* EXERCISE
Reproduce every one of the rows below verbatim, without changing a single character.

####

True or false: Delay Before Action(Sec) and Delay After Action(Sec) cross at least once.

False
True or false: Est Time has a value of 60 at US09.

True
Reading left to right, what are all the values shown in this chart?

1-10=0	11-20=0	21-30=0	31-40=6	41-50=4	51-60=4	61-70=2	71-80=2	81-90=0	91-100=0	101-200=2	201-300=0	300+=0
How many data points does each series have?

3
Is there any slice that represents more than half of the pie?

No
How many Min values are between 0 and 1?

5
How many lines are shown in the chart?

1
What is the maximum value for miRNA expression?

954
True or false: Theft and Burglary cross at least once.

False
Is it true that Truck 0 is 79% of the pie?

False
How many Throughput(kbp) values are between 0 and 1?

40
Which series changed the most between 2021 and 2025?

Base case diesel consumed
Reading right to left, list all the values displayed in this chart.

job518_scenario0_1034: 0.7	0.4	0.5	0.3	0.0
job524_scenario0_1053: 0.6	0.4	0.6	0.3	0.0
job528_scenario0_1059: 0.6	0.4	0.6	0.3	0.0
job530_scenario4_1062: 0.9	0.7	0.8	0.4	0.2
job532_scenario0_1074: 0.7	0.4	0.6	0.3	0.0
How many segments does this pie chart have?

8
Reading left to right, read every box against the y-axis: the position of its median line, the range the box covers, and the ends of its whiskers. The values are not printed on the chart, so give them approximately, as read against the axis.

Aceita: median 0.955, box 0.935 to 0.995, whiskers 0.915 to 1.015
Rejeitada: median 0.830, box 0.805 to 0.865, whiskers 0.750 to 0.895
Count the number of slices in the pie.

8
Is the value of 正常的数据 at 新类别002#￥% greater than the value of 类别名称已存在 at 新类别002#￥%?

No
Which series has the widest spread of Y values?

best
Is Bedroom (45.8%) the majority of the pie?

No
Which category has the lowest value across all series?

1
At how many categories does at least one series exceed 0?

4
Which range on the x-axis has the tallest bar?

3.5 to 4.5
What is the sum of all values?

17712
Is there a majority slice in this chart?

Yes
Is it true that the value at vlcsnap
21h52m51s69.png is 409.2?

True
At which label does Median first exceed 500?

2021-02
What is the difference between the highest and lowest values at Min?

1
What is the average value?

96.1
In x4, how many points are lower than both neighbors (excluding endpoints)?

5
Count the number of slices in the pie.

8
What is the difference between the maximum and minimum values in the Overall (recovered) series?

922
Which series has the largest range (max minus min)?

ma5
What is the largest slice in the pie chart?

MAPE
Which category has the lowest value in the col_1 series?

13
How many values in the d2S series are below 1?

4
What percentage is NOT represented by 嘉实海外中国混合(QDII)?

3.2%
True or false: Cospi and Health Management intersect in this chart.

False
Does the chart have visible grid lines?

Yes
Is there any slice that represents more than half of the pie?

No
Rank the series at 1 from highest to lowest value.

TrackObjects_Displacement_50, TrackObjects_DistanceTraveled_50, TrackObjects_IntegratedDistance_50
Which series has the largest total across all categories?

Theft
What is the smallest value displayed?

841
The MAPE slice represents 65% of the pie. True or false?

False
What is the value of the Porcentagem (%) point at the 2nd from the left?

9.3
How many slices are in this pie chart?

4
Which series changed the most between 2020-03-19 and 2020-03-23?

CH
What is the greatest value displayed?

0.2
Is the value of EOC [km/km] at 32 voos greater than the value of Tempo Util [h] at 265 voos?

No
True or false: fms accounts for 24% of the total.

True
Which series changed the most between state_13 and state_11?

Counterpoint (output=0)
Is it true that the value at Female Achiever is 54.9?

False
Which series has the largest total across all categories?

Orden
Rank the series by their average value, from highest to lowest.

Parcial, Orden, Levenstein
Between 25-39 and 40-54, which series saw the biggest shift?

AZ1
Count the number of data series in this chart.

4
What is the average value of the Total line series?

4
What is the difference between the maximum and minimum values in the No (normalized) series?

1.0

####

* RESPONSE AREA
True or false: Delay Before Action(Sec) and Delay After Action(Sec) cross at least once.

False
True or false: Est Time has a value of 60 at US09.

True
Reading left to right, what are all the values shown in this chart?

1-10=0	11-20=0	21-30=0	31-40=6	41-50=4	51-60=4	61-70=2	71-80=2	81-90=0	91-100=0	101-200=2	201-300=0	300+=0
How many data points does each series have?

3
Is there any slice that represents more than half of the pie?

No
How many Min values are between 0 and 1?

5
How many lines are shown in the chart?

1
What is the maximum value for miRNA expression?

954
True or false: Theft and Burglary cross at least once.

False
Is it true that Truck 0 is 79% of the pie?

False
How many Throughput(kbp) values are between 0 and 1?

40
Which series changed the most between 2021 and 2025?

Base case diesel consumed
Reading right to left, list all the values displayed in this chart.

job518_scenario0_1034: 0.7	0.4	0.5	0.3	0.0
job524_scenario0_1053: 0.6	0.4	0.6	0.3	0.0
job528_scenario0_1059: 0.6	0.4	0.6	0.3	0.0
job530_scenario4_1062: 0.9	0.7	0.8	0.4	0.2
job532_scenario0_1074: 0.7	0.4	0.6	0.3	0.0
How many segments does this pie chart have?

8
Reading left to right, read every box against the y-axis: the position of its median line, the range the box covers, and the ends of its whiskers. The values are not printed on the chart, so give them approximately, as read against the axis.

Aceita: median 0.955, box 0.935 to 0.995, whiskers 0.915 to 1.015
Rejeitada: median 0.830, box 0.805 to 0.865, whiskers 0.750 to 0.895
Count the number of slices in the pie.

8
Is the value of 正常的数据 at 新类别002#￥% greater than the value of 类别名称已存在 at 新类别002#￥%?

No
Which series has the widest spread of Y values?

best
Is Bedroom (45.8%) the majority of the pie?

No
Which category has the lowest value across all series?

1
At how many categories does at least one series exceed 0?

4
Which range on the x-axis has the tallest bar?

3.5 to 4.5
What is the sum of all values?

17712
Is there a majority slice in this chart?

Yes
Is it true that the value at vlcsnap
21h52m51s69.png is 409.2?

True
At which label does Median first exceed 500?

2021-02
What is the difference between the highest and lowest values at Min?

1
What is the average value?

96.1
In x4, how many points are lower than both neighbors (excluding endpoints)?

5
Count the number of slices in the pie.

8
What is the difference between the maximum and minimum values in the Overall (recovered) series?

922
Which series has the largest range (max minus min)?

ma5
What is the largest slice in the pie chart?

MAPE
Which category has the lowest value in the col_1 series?

13
How many values in the d2S series are below 1?

4
What percentage is NOT represented by 嘉实海外中国混合(QDII)?

3.2%
True or false: Cospi and Health Management intersect in this chart.

False
Does the chart have visible grid lines?

Yes
Is there any slice that represents more than half of the pie?

No
Rank the series at 1 from highest to lowest value.

TrackObjects_Displacement_50, TrackObjects_DistanceTraveled_50, TrackObjects_IntegratedDistance_50
Which series has the largest total across all categories?

Theft
What is the smallest value displayed?

841
The MAPE slice represents 65% of the pie. True or false?

False
What is the value of the Porcentagem (%) point at the 2nd from the left?

9.3
How many slices are in this pie chart?

4
Which series changed the most between 2020-03-19 and 2020-03-23?

CH
What is the greatest value displayed?

0.2
Is the value of EOC [km/km] at 32 voos greater than the value of Tempo Util [h] at 265 voos?

No
True or false: fms accounts for 24% of the total.

True
Which series changed the most between state_13 and state_11?

Counterpoint (output=0)
Is it true that the value at Female Achiever is 54.9?

False
Which series has the largest total across all categories?

Orden
Rank the series by their average value, from highest to lowest.

Parcial, Orden, Levenstein
Between 25-39 and 40-54, which series saw the biggest shift?

AZ1
Count the number of data series in this chart.

4
What is the average value of the Total line series?

4
What is the difference between the maximum and minimum values in the No (normalized) series?

1.0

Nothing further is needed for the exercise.